Saved data entries ::
* * * * *

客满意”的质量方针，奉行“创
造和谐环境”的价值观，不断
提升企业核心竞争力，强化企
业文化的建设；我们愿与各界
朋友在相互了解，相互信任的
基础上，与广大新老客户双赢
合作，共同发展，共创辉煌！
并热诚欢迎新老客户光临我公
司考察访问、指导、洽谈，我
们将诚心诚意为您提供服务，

* * * * *

WHAT YOU HAVE TO DO ::
Each record is to be reproduced exactly as it appears.

TASK RESULT ::
客满意”的质量方针，奉行“创
造和谐环境”的价值观，不断
提升企业核心竞争力，强化企
业文化的建设；我们愿与各界
朋友在相互了解，相互信任的
基础上，与广大新老客户双赢
合作，共同发展，共创辉煌！
并热诚欢迎新老客户光临我公
司考察访问、指导、洽谈，我
们将诚心诚意为您提供服务，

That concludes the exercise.